La saumure dans les filets de la justice française

Appelé à comparaître dans le procès Carlton, Dominique Alderweireld dit Dodo la Saumure, s’occuperait par delà la frontière belge de dizaines de « maisons de débauche » comme on les appelle là bas. Mis en examen pour « proxénétisme aggravé », il risque au maximum 10 ans de prison et 1,5M d’euros d’amende.

Déjà treize fois condamné, dont deux fois pour proxénétisme, à Nanterre et à Valenciennes, Dodo la saumure connaît bien toute les ficelles du métier. Celui qui tient son surnom d’une « expérience dans le conditionnement de poissons, aurait profité du flou de la loi belge concernant les affaires liées au proxénétisme. Devant le tribunal correctionnel de Lille, il devra expliquer comment il fournissait certains hôtels lillois en extras pour leurs clients.

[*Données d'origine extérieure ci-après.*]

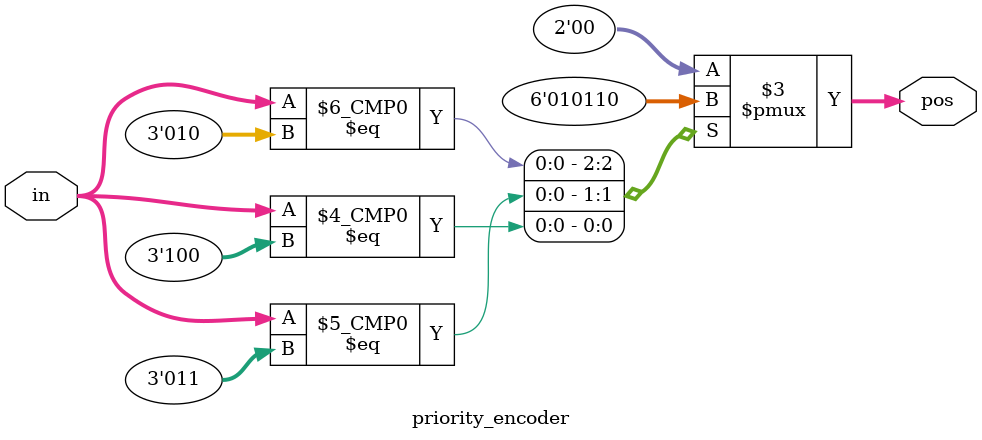
<source format=v>
module priority_encoder( 
input [2:0] in,
output reg [1:0] pos ); 
// When sel=1, assign b to out
always @ ( * )
casex ( in )
3'b000 : pos = 2'd0;
3'b001 : pos = 2'd0;
3'b010 : pos = 2'd1;
3'b011 : pos = 2'd1;
3'b100 : pos = 2'd2;
default : pos = 2'd0;
endcase
endmodule

</source>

Ce sont ses relations avec René Kojfer, chargé alors des relations publiques d’hôtels lillois qui vont mettre la puce à l’oreille de la justice française. En échange de bons procédés, Kojfer diffusait volontiers tracts et autres prospectus dans l’Hexagone pour les établissements de Dodo. Les écoutes ont ainsi révélé un langage cru ainsi que des répliques cinglantes concernant la gente féminine tel que : «Vendredi, j’ai vu ta femme, elle m’a fait essayer une petite qui était pas mal » ou encore pour qu’il puisse « lui manger la ch… ».

Ainsi en mars 2011, René Kojfer contacte La Saumure afin qu’il puisse lui préparer un « petit dossier ». Il se présentait volontiers comme le « testeur de la marchandise » et voyait ses fantasmes sexuels quels qu’ils soient comblés par les nouvelles recrues fraichement arrivées de Belgique.

Ce n’est pas la première fois que Dodo la Saumure et DSK faisaient affaire. Strauss-Kahn a déjà fait appel à ses services à Paris ou encore lors de voyages d’affaires notamment à New York.